We thank the reviewers for their insightful feedback. We are encouraged that they agreed with us on the timely manner and importance of this topic (R1, R3) and have found our analysis to be rich (R1) and insightful (R2, R3), revealing significant shortcomings in the current open-source MLLMs (R2, R4) and enabling future research (R1, R4). In the following, we address their questions and concerns regarding human performance and manual evaluation:
Human Performance: To address the questions regarding the comparison to human performance, we ran a study with 25 college-level participants from diverse educational and demographic backgrounds. We provided each participant with ten randomly selected samples from the IQ50 dataset (20% of the dataset) and instructed them to solve the puzzle and give a short reason for their answer. The average performance of this group was 95.9%, with a standard deviation of 6.92%. We will add these results to the paper to further showcase the performance disparity.
Manual Evaluation: Here, we provide more details to address the questions regarding the manual evaluation procedures:
a) Regarding the demographic and expertise of the evaluators and annotators, all were mid-level to senior Computer Science PhD students specializing in NLP with extensive experience working with and evaluating LLMs.
b) Regarding the rubric and the inter-annotator agreement, our main challenge was to overcome the nuances that appear in reasonings generated by LLMs. As such, the evaluators first met to 1) determine the correct reasoning paths for the samples in the dataset and 2) review a series of sample responses generated by the models (e.g., GPT-4v, Gemini, etc.) to determine the evaluation strategy.
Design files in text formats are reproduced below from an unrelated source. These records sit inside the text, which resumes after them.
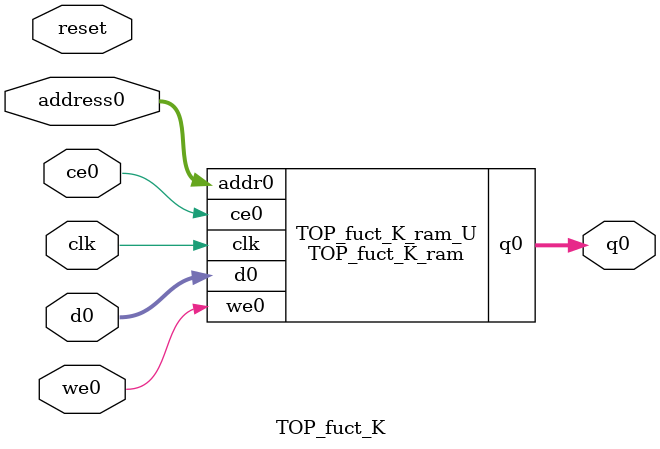
<source format=v>
`timescale 1 ns / 1 ps
module TOP_fuct_K_ram (addr0, ce0, d0, we0, q0,  clk);

parameter DWIDTH = 32;
parameter AWIDTH = 6;
parameter MEM_SIZE = 50;

input[AWIDTH-1:0] addr0;
input ce0;
input[DWIDTH-1:0] d0;
input we0;
output reg[DWIDTH-1:0] q0;
input clk;

(* ram_style = "block" *)reg [DWIDTH-1:0] ram[0:MEM_SIZE-1];




always @(posedge clk)  
begin 
    if (ce0) 
    begin
        if (we0) 
        begin 
            ram[addr0] <= d0; 
        end 
        q0 <= ram[addr0];
    end
end


endmodule

`timescale 1 ns / 1 ps
module TOP_fuct_K(
    reset,
    clk,
    address0,
    ce0,
    we0,
    d0,
    q0);

parameter DataWidth = 32'd32;
parameter AddressRange = 32'd50;
parameter AddressWidth = 32'd6;
input reset;
input clk;
input[AddressWidth - 1:0] address0;
input ce0;
input we0;
input[DataWidth - 1:0] d0;
output[DataWidth - 1:0] q0;



TOP_fuct_K_ram TOP_fuct_K_ram_U(
    .clk( clk ),
    .addr0( address0 ),
    .ce0( ce0 ),
    .we0( we0 ),
    .d0( d0 ),
    .q0( q0 ));

endmodule


</source>
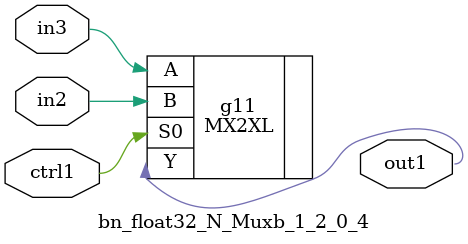
<source format=v>
`timescale 1ps / 1ps


module bn_float32_N_Muxb_1_2_0_4(in3, in2, ctrl1, out1);
  input in3, in2, ctrl1;
  output out1;
  wire in3, in2, ctrl1;
  wire out1;
  MX2XL g11(.A (in3), .B (in2), .S0 (ctrl1), .Y (out1));
endmodule



</source>
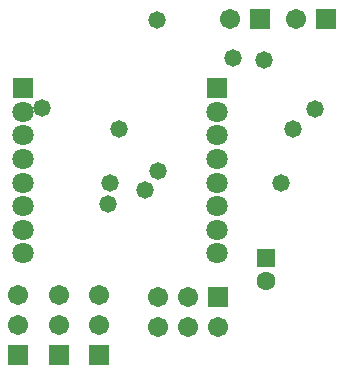
<source format=gbs>
%FSLAX25Y25*%
%MOIN*%
G70*
G01*
G75*
G04 Layer_Color=16711935*
G04:AMPARAMS|DCode=10|XSize=35.43mil|YSize=27.56mil|CornerRadius=0mil|HoleSize=0mil|Usage=FLASHONLY|Rotation=315.000|XOffset=0mil|YOffset=0mil|HoleType=Round|Shape=Rectangle|*
%AMROTATEDRECTD10*
4,1,4,-0.02227,0.00278,-0.00278,0.02227,0.02227,-0.00278,0.00278,-0.02227,-0.02227,0.00278,0.0*
%
%ADD10ROTATEDRECTD10*%

G04:AMPARAMS|DCode=11|XSize=35.43mil|YSize=27.56mil|CornerRadius=0mil|HoleSize=0mil|Usage=FLASHONLY|Rotation=225.000|XOffset=0mil|YOffset=0mil|HoleType=Round|Shape=Rectangle|*
%AMROTATEDRECTD11*
4,1,4,0.00278,0.02227,0.02227,0.00278,-0.00278,-0.02227,-0.02227,-0.00278,0.00278,0.02227,0.0*
%
%ADD11ROTATEDRECTD11*%

%ADD12R,0.03543X0.02756*%
%ADD13R,0.02756X0.03543*%
%ADD14R,0.24882X0.09291*%
%ADD15O,0.01575X0.03347*%
G04:AMPARAMS|DCode=16|XSize=21.65mil|YSize=76.77mil|CornerRadius=0mil|HoleSize=0mil|Usage=FLASHONLY|Rotation=315.000|XOffset=0mil|YOffset=0mil|HoleType=Round|Shape=Round|*
%AMOVALD16*
21,1,0.05512,0.02165,0.00000,0.00000,45.0*
1,1,0.02165,-0.01949,-0.01949*
1,1,0.02165,0.01949,0.01949*
%
%ADD16OVALD16*%

G04:AMPARAMS|DCode=17|XSize=21.65mil|YSize=76.77mil|CornerRadius=0mil|HoleSize=0mil|Usage=FLASHONLY|Rotation=45.000|XOffset=0mil|YOffset=0mil|HoleType=Round|Shape=Round|*
%AMOVALD17*
21,1,0.05512,0.02165,0.00000,0.00000,135.0*
1,1,0.02165,0.01949,-0.01949*
1,1,0.02165,-0.01949,0.01949*
%
%ADD17OVALD17*%

%ADD18O,0.09055X0.03150*%
%ADD19O,0.02362X0.03740*%
%ADD20C,0.01000*%
%ADD21C,0.04000*%
%ADD22C,0.02000*%
%ADD23C,0.01200*%
%ADD24C,0.02500*%
%ADD25C,0.05906*%
%ADD26R,0.05906X0.05906*%
%ADD27R,0.05906X0.05906*%
%ADD28R,0.05512X0.05512*%
%ADD29C,0.05512*%
%ADD30C,0.06299*%
%ADD31R,0.06299X0.06299*%
%ADD32C,0.05000*%
%ADD33C,0.00984*%
%ADD34C,0.02362*%
%ADD35C,0.00787*%
%ADD36C,0.00500*%
%ADD37C,0.00400*%
G04:AMPARAMS|DCode=38|XSize=43.43mil|YSize=35.56mil|CornerRadius=0mil|HoleSize=0mil|Usage=FLASHONLY|Rotation=315.000|XOffset=0mil|YOffset=0mil|HoleType=Round|Shape=Rectangle|*
%AMROTATEDRECTD38*
4,1,4,-0.02793,0.00278,-0.00278,0.02793,0.02793,-0.00278,0.00278,-0.02793,-0.02793,0.00278,0.0*
%
%ADD38ROTATEDRECTD38*%

G04:AMPARAMS|DCode=39|XSize=43.43mil|YSize=35.56mil|CornerRadius=0mil|HoleSize=0mil|Usage=FLASHONLY|Rotation=225.000|XOffset=0mil|YOffset=0mil|HoleType=Round|Shape=Rectangle|*
%AMROTATEDRECTD39*
4,1,4,0.00278,0.02793,0.02793,0.00278,-0.00278,-0.02793,-0.02793,-0.00278,0.00278,0.02793,0.0*
%
%ADD39ROTATEDRECTD39*%

%ADD40R,0.04343X0.03556*%
%ADD41R,0.03556X0.04343*%
%ADD42R,0.25682X0.10091*%
%ADD43O,0.02375X0.04147*%
G04:AMPARAMS|DCode=44|XSize=29.65mil|YSize=84.77mil|CornerRadius=0mil|HoleSize=0mil|Usage=FLASHONLY|Rotation=315.000|XOffset=0mil|YOffset=0mil|HoleType=Round|Shape=Round|*
%AMOVALD44*
21,1,0.05512,0.02965,0.00000,0.00000,45.0*
1,1,0.02965,-0.01949,-0.01949*
1,1,0.02965,0.01949,0.01949*
%
%ADD44OVALD44*%

G04:AMPARAMS|DCode=45|XSize=29.65mil|YSize=84.77mil|CornerRadius=0mil|HoleSize=0mil|Usage=FLASHONLY|Rotation=45.000|XOffset=0mil|YOffset=0mil|HoleType=Round|Shape=Round|*
%AMOVALD45*
21,1,0.05512,0.02965,0.00000,0.00000,135.0*
1,1,0.02965,0.01949,-0.01949*
1,1,0.02965,-0.01949,0.01949*
%
%ADD45OVALD45*%

%ADD46O,0.09855X0.03950*%
%ADD47O,0.03162X0.04540*%
%ADD48C,0.06706*%
%ADD49R,0.06706X0.06706*%
%ADD50R,0.06706X0.06706*%
%ADD51R,0.06312X0.06312*%
%ADD52C,0.06312*%
%ADD53C,0.07099*%
%ADD54R,0.07099X0.07099*%
%ADD55C,0.05800*%
D48*
X142000Y398000D02*
D03*
Y388000D02*
D03*
X128500Y398000D02*
D03*
Y388000D02*
D03*
X115000Y398000D02*
D03*
Y388000D02*
D03*
X161500Y387500D02*
D03*
Y397500D02*
D03*
X171500Y387500D02*
D03*
Y397500D02*
D03*
X181500Y387500D02*
D03*
X207500Y490000D02*
D03*
X185500D02*
D03*
D49*
X142000Y378000D02*
D03*
X128500D02*
D03*
X115000D02*
D03*
D50*
X181500Y397500D02*
D03*
X217500Y490000D02*
D03*
X195500D02*
D03*
D51*
X197500Y410437D02*
D03*
D52*
Y402563D02*
D03*
D53*
X116500Y411882D02*
D03*
Y419756D02*
D03*
Y427630D02*
D03*
Y435504D02*
D03*
Y443378D02*
D03*
Y451252D02*
D03*
Y459126D02*
D03*
X181400Y411882D02*
D03*
Y419756D02*
D03*
Y427630D02*
D03*
Y435504D02*
D03*
Y443378D02*
D03*
Y451252D02*
D03*
Y459126D02*
D03*
D54*
X116500Y467000D02*
D03*
X181400D02*
D03*
D55*
X157227Y433000D02*
D03*
X214000Y460000D02*
D03*
X206740Y453260D02*
D03*
X197000Y476500D02*
D03*
X161232Y489732D02*
D03*
X186744Y477000D02*
D03*
X123000Y460500D02*
D03*
X148500Y453500D02*
D03*
X145000Y428500D02*
D03*
X202500Y435500D02*
D03*
X161500Y439500D02*
D03*
X145500Y435500D02*
D03*
M02*

</source>
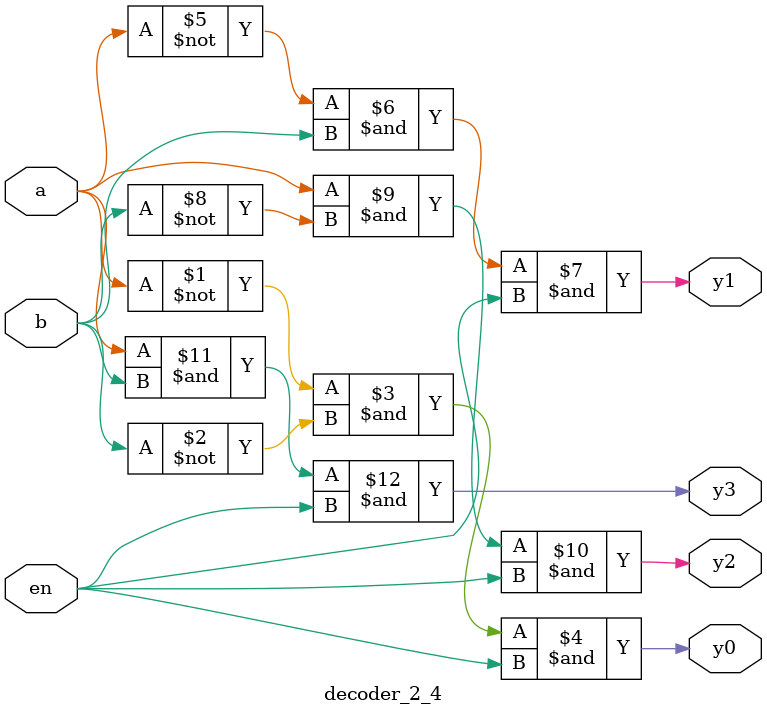
<source format=v>
module decoder_2_4(
    input a,   // First select bit
    input b,   // Second select bit
    input en,  // Enable signal
    output y0, // Output corresponding to 00
    output y1, // Output corresponding to 01
    output y2, // Output corresponding to 10
    output y3  // Output corresponding to 11
    );

    // Decoder logic: Outputs one-hot encoded signals based on (a, b) inputs
    assign y0 = (~a & ~b & en); // Select 00
    assign y1 = (~a & b & en);  // Select 01
    assign y2 = (a & ~b & en);  // Select 10
    assign y3 = (a & b & en);   // Select 11

endmodule

</source>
Based on the observations in this initial meeting, the evaluators decided to allow for extra/wrong details in the generated responses as long as they did not affect or interfere with the alignment of the generated response to correct reasoning paths.
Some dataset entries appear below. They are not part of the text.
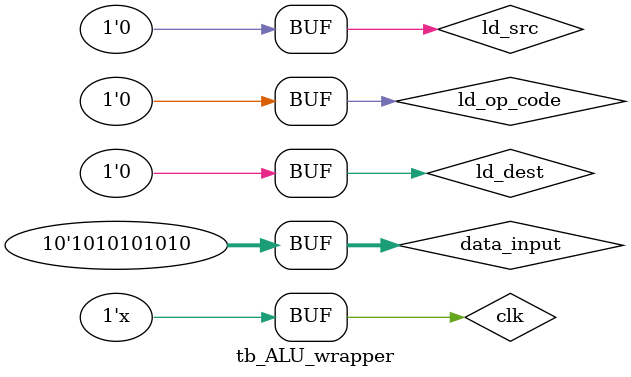
<source format=v>
`timescale 1ps/1ps //Always include this 

module tb_ALU_wrapper(); //must match name of file and don't forget endmodule

	reg clk; 
	reg [9:0] data_input;
	reg ld_op_code;
	reg ld_src; 
	reg ld_dest; 
	
	wire [4:0] Flags;
	wire [15:0] Out;
	
//declare test module
//module name, variable name, portmapping
//original or verilog file name of variable(test bench variable)

ALU_wrapper uut(
	.clk(clk),
	.data_input(data_input),
	.ld_op_code(ld_op_code),
	.ld_src(ld_src), 
	.ld_dest(ld_dest),
	.Flags(Flags),
	.Out(Out)
	);
	
	

initial begin

	$display("Starting ALU Wrapper Testbench");
	clk = 0; 
	
	// OR Operation
	ld_op_code = 0; 
	data_input = 10'b0000000011; 
	
	#10;
	ld_src = 0; 
	data_input = 10'b0101010101; 
	#10; 
	
	ld_dest = 0; 
	data_input = 10'b1010101010; 
	#10; 
	
	
end

always #5 clk = ~clk;

endmodule

</source>
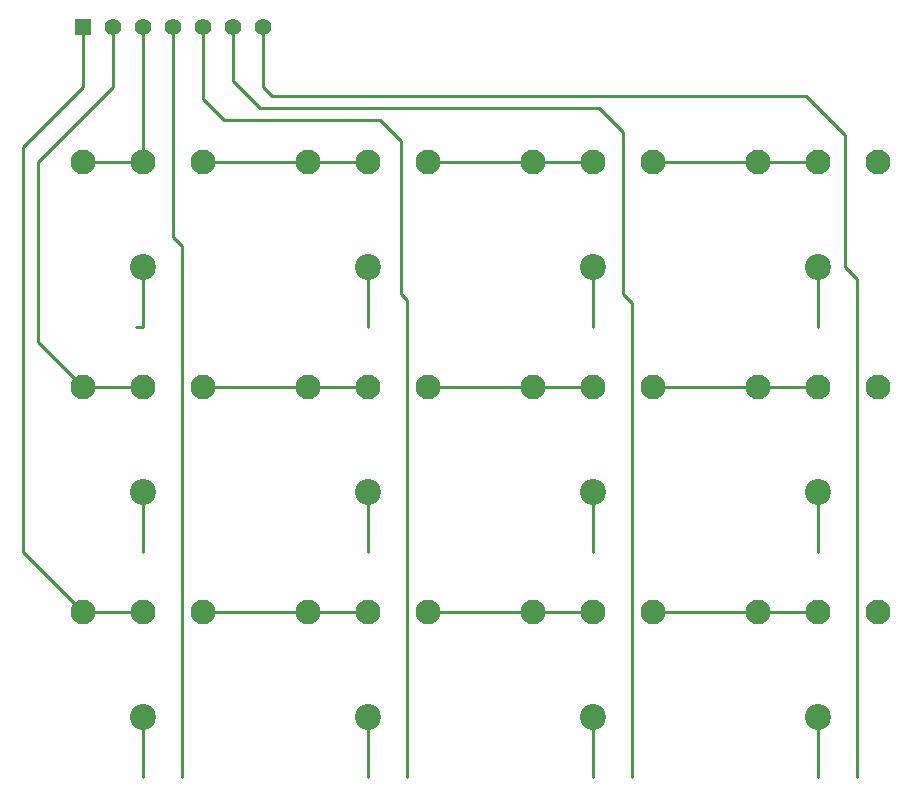
<source format=gbl>
G04 (created by PCBNEW (2013-07-07 BZR 4022)-stable) date 08/11/2015 21:30:27*
%MOIN*%
G04 Gerber Fmt 3.4, Leading zero omitted, Abs format*
%FSLAX34Y34*%
G01*
G70*
G90*
G04 APERTURE LIST*
%ADD10C,0.00590551*%
%ADD11R,0.055X0.055*%
%ADD12C,0.055*%
%ADD13C,0.0826772*%
%ADD14C,0.0866142*%
%ADD15C,0.01*%
G04 APERTURE END LIST*
G54D10*
G54D11*
X47400Y-28800D03*
G54D12*
X48400Y-28800D03*
X49400Y-28800D03*
X50400Y-28800D03*
X51400Y-28800D03*
X52400Y-28800D03*
X53400Y-28800D03*
G54D13*
X51400Y-33300D03*
X47400Y-33300D03*
G54D14*
X49400Y-36800D03*
G54D13*
X49400Y-33300D03*
X73900Y-48300D03*
X69900Y-48300D03*
G54D14*
X71900Y-51800D03*
G54D13*
X71900Y-48300D03*
X66400Y-48300D03*
X62400Y-48300D03*
G54D14*
X64400Y-51800D03*
G54D13*
X64400Y-48300D03*
X58900Y-48300D03*
X54900Y-48300D03*
G54D14*
X56900Y-51800D03*
G54D13*
X56900Y-48300D03*
X51400Y-48300D03*
X47400Y-48300D03*
G54D14*
X49400Y-51800D03*
G54D13*
X49400Y-48300D03*
X73900Y-40800D03*
X69900Y-40800D03*
G54D14*
X71900Y-44300D03*
G54D13*
X71900Y-40800D03*
X73900Y-33300D03*
X69900Y-33300D03*
G54D14*
X71900Y-36800D03*
G54D13*
X71900Y-33300D03*
X66400Y-40800D03*
X62400Y-40800D03*
G54D14*
X64400Y-44300D03*
G54D13*
X64400Y-40800D03*
X58900Y-40800D03*
X54900Y-40800D03*
G54D14*
X56900Y-44300D03*
G54D13*
X56900Y-40800D03*
X51400Y-40800D03*
X47400Y-40800D03*
G54D14*
X49400Y-44300D03*
G54D13*
X49400Y-40800D03*
X66400Y-33300D03*
X62400Y-33300D03*
G54D14*
X64400Y-36800D03*
G54D13*
X64400Y-33300D03*
X58900Y-33300D03*
X54900Y-33300D03*
G54D14*
X56900Y-36800D03*
G54D13*
X56900Y-33300D03*
G54D15*
X71900Y-36800D02*
X71900Y-38800D01*
X56900Y-44300D02*
X56900Y-46300D01*
X56900Y-51800D02*
X56900Y-53800D01*
X56900Y-51800D02*
X56900Y-53800D01*
X64400Y-36800D02*
X64400Y-38800D01*
X65700Y-53800D02*
X65700Y-46200D01*
X65700Y-38800D02*
X65700Y-38000D01*
X65400Y-37600D02*
X65400Y-32400D01*
X65400Y-37700D02*
X65700Y-38000D01*
X65400Y-37600D02*
X65400Y-37700D01*
X65700Y-46200D02*
X65700Y-38800D01*
X64600Y-31500D02*
X65400Y-32300D01*
X53300Y-31500D02*
X64600Y-31500D01*
X52400Y-28800D02*
X52400Y-30500D01*
X52400Y-30600D02*
X53100Y-31300D01*
X52400Y-30500D02*
X52400Y-30600D01*
X53100Y-31300D02*
X53300Y-31500D01*
X65400Y-32300D02*
X65400Y-32400D01*
X65400Y-32400D02*
X65400Y-32500D01*
X64400Y-51800D02*
X64400Y-53800D01*
X50700Y-53800D02*
X50700Y-46400D01*
X50400Y-35800D02*
X50700Y-36100D01*
X50400Y-35800D02*
X50400Y-28800D01*
X50700Y-36100D02*
X50700Y-38800D01*
X50700Y-46400D02*
X50700Y-38800D01*
X64400Y-40800D02*
X62400Y-40800D01*
X62400Y-40800D02*
X58900Y-40800D01*
X73200Y-53800D02*
X73200Y-46300D01*
X73200Y-38800D02*
X73200Y-37200D01*
X71500Y-31100D02*
X72800Y-32400D01*
X53400Y-30300D02*
X53400Y-28800D01*
X53400Y-30800D02*
X53700Y-31100D01*
X53400Y-30700D02*
X53400Y-30800D01*
X53400Y-30300D02*
X53400Y-30700D01*
X71500Y-31100D02*
X53700Y-31100D01*
X72800Y-36800D02*
X73100Y-37100D01*
X72800Y-32400D02*
X72800Y-36800D01*
X73200Y-37200D02*
X73100Y-37100D01*
X73200Y-46300D02*
X73200Y-38800D01*
X66400Y-33300D02*
X69900Y-33300D01*
X69900Y-33300D02*
X71900Y-33300D01*
X66400Y-40800D02*
X69900Y-40800D01*
X69900Y-40800D02*
X71900Y-40800D01*
X49400Y-48300D02*
X47400Y-48300D01*
X47400Y-28800D02*
X47400Y-30800D01*
X45400Y-46300D02*
X47400Y-48300D01*
X45400Y-32800D02*
X45400Y-46300D01*
X47400Y-30800D02*
X45400Y-32800D01*
X51400Y-48300D02*
X54900Y-48300D01*
X54900Y-48300D02*
X56900Y-48300D01*
X49400Y-36800D02*
X49400Y-38800D01*
X49400Y-38800D02*
X49150Y-38800D01*
X49150Y-38800D02*
X49400Y-38800D01*
X54900Y-33300D02*
X56900Y-33300D01*
X51400Y-33300D02*
X54900Y-33300D01*
X58900Y-33300D02*
X62400Y-33300D01*
X62400Y-33300D02*
X64400Y-33300D01*
X62400Y-48300D02*
X64400Y-48300D01*
X58900Y-48300D02*
X62400Y-48300D01*
X49400Y-44300D02*
X49400Y-46300D01*
X49400Y-44300D02*
X49400Y-46300D01*
X49400Y-40800D02*
X47400Y-40800D01*
X48400Y-28800D02*
X48400Y-30800D01*
X45900Y-39300D02*
X47400Y-40800D01*
X45900Y-33300D02*
X45900Y-39300D01*
X48400Y-30800D02*
X45900Y-33300D01*
X71900Y-44300D02*
X71900Y-46300D01*
X54900Y-40800D02*
X56900Y-40800D01*
X51400Y-40800D02*
X54900Y-40800D01*
X66400Y-48300D02*
X69900Y-48300D01*
X69900Y-48300D02*
X71900Y-48300D01*
X71900Y-51800D02*
X71900Y-53800D01*
X71900Y-51800D02*
X71900Y-53800D01*
X64400Y-44300D02*
X64400Y-46300D01*
X64400Y-44300D02*
X64400Y-46300D01*
X49400Y-28800D02*
X49400Y-33300D01*
X49400Y-33300D02*
X47400Y-33300D01*
X49400Y-51800D02*
X49400Y-53800D01*
X49400Y-51800D02*
X49400Y-53800D01*
X56900Y-36800D02*
X56900Y-38800D01*
X58200Y-53800D02*
X58200Y-46300D01*
X58000Y-37700D02*
X58200Y-37900D01*
X58000Y-32600D02*
X58000Y-37700D01*
X51800Y-31600D02*
X52100Y-31900D01*
X51400Y-30200D02*
X51400Y-28800D01*
X51400Y-31200D02*
X51800Y-31600D01*
X51400Y-31000D02*
X51400Y-31200D01*
X51400Y-30900D02*
X51400Y-31000D01*
X51400Y-30200D02*
X51400Y-30900D01*
X57300Y-31900D02*
X57900Y-32500D01*
X52100Y-31900D02*
X57300Y-31900D01*
X57900Y-32500D02*
X58000Y-32600D01*
X58200Y-37900D02*
X58200Y-38800D01*
X58200Y-46300D02*
X58200Y-38800D01*
M02*

</source>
For example, in some instances, the models perceived shadows (or incorrect colors) in the shapes that were not present in the puzzle; however, as long as they correctly detected the row-wise and column-wise change of patterns (e.g., square turning to circle) and grounded their reasoning on them, the evaluators marked the response as correct.
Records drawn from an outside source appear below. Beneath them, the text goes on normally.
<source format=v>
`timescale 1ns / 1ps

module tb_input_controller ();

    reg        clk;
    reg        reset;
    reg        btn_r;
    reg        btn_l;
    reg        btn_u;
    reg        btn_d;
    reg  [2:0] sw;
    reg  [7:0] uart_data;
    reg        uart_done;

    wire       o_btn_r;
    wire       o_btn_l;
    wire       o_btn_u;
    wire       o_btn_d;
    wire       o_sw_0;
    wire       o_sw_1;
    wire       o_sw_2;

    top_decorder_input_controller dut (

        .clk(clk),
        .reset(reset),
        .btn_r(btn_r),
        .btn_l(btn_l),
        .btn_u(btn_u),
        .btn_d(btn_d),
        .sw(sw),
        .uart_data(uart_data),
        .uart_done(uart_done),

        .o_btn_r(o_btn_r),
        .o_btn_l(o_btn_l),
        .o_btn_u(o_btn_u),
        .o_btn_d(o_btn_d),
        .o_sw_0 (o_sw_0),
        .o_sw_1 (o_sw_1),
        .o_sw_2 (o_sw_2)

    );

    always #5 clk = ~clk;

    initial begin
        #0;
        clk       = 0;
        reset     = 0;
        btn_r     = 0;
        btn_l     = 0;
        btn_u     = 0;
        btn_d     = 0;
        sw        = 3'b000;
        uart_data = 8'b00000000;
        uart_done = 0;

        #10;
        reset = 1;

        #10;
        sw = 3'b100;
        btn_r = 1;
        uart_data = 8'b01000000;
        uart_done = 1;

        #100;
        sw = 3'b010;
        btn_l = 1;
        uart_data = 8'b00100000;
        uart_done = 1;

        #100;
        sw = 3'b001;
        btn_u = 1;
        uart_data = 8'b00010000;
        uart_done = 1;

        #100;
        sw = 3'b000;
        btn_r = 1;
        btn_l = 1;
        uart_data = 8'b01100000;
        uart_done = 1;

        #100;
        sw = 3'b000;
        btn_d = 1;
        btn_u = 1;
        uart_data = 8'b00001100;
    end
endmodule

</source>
Moreover, each sample was annotated and assessed by one person, and any uncertain case was flagged and shared among all three evaluators for discussion. After discussions, the final label was determined by a majority vote (i.e., at least 2 out of 3).
c) Regarding the scalability of evaluations, while we acknowledge the difficulty of scaling such manual experiments, one of the main challenges of correctly assessing generated responses is that automatic metrics like ROUGE, BERTScore, etc., fall short of adequately evaluating the semantic nuances. Hence, we decided to go down the path of highly labor-intensive human expert evaluation to provide precise, concrete, and grounded insights.
While we acknowledge that manual evaluation for LLM-generated responses is nuanced and challenging, we tried to avoid any pitfall that could invalidate our results (e.g., using only expert PhD students for assessments and annotations). Furthermore, we will release the models' outputs and the evaluators' annotations to mitigate further concerns about the quality of the evaluations.
This work tests the ability of vision-language models to solve raven progressive matrices puzzles. The authors reveal the difficulties that models encounter in this setup, that closed-book models do better, and that chain-of-thought prompting helps.
In general, reviewers were in agreement this is a thorough study that extends our understanding of the abilities and shortcomings of current models. There were questions on the experimental setup and the authors provided good detail on how annotation was done, who the annotators were, what is human performance, the focus on human-based metrics. etc.